Jean-Louis de L’Amour est dans le pré : l’agriculteur du Tarn bouleversé après la macabre découverte à quelques mètres de son exploitation

Une onde de choc dans le Tarn
L’affaire Jubillar n’a jamais cessé de hanter les villages du Tarn. Depuis la disparition de la jeune infirmière en décembre 2020, chaque habitant suit les développements avec une attention mêlée d’angoisse et d’espoir. La découverte macabre de ses ossements a tout changé. Elle a apporté une réponse à certaines questions tout en ouvrant des abîmes d’incompréhension. Les conversations dans les cafés, sur les marchés ou au détour d’un chemin de terre tournent souvent autour de ce drame national qui s’est joué dans leur jardin.

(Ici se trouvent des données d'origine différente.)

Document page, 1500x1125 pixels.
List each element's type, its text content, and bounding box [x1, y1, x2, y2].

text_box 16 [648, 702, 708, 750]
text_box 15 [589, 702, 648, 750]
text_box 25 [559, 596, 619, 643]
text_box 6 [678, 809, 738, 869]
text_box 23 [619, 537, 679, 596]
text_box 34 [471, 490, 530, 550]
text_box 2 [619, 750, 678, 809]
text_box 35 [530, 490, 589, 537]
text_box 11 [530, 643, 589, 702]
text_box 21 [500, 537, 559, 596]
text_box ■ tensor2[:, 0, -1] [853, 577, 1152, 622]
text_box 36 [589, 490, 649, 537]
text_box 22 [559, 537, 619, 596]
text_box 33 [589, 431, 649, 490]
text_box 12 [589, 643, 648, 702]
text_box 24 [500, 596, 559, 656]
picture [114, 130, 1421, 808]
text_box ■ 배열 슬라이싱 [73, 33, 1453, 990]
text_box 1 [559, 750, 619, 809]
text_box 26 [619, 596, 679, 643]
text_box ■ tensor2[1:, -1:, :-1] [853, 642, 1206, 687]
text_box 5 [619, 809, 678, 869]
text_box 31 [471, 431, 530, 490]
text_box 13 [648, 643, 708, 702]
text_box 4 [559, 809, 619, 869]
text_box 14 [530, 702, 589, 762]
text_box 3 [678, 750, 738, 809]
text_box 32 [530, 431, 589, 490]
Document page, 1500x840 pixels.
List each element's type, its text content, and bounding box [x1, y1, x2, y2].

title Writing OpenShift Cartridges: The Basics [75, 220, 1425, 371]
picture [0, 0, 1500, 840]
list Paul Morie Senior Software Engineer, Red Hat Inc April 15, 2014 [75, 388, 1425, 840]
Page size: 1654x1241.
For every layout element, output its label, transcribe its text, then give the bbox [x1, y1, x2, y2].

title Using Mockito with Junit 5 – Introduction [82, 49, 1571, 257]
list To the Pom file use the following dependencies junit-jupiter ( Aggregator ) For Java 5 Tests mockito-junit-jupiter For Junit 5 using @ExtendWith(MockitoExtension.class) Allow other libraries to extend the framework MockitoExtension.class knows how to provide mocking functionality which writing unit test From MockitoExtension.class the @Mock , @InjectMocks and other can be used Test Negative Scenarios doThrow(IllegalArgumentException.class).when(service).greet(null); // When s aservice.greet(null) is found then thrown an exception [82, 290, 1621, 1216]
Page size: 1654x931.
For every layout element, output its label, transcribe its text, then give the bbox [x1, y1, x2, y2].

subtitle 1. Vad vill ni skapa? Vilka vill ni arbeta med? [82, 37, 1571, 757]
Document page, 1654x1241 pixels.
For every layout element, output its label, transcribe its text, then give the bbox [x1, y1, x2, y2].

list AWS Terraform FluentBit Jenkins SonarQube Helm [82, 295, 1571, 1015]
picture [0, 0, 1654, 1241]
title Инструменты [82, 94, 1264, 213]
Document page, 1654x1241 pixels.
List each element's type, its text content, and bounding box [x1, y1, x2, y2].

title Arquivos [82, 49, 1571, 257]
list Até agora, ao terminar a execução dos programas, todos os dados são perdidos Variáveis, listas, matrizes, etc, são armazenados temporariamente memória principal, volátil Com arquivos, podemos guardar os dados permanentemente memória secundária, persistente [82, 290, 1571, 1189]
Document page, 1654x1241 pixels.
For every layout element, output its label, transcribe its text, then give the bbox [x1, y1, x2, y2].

Jean-Louis le confirme : la tristesse domine, mais la colère monte aussi. Une colère sourde contre le temps perdu, contre les silences, contre les obstacles qui semblent avoir entouré l’enquête. Les déclarations de Cédric Jubillar, le mari de la victime aujourd’hui mis en examen et en attente de son procès en appel, sont scrutées avec méfiance. L’agriculteur ne mâche pas ses mots quand il évoque ce qu’il appelle « des années de faux espoirs et de mensonges ». Sans se substituer à la justice, il exprime le ressenti d’un territoire qui a souffert en silence. La découverte des ossements a rouvert des blessures que le temps n’avait pas refermées.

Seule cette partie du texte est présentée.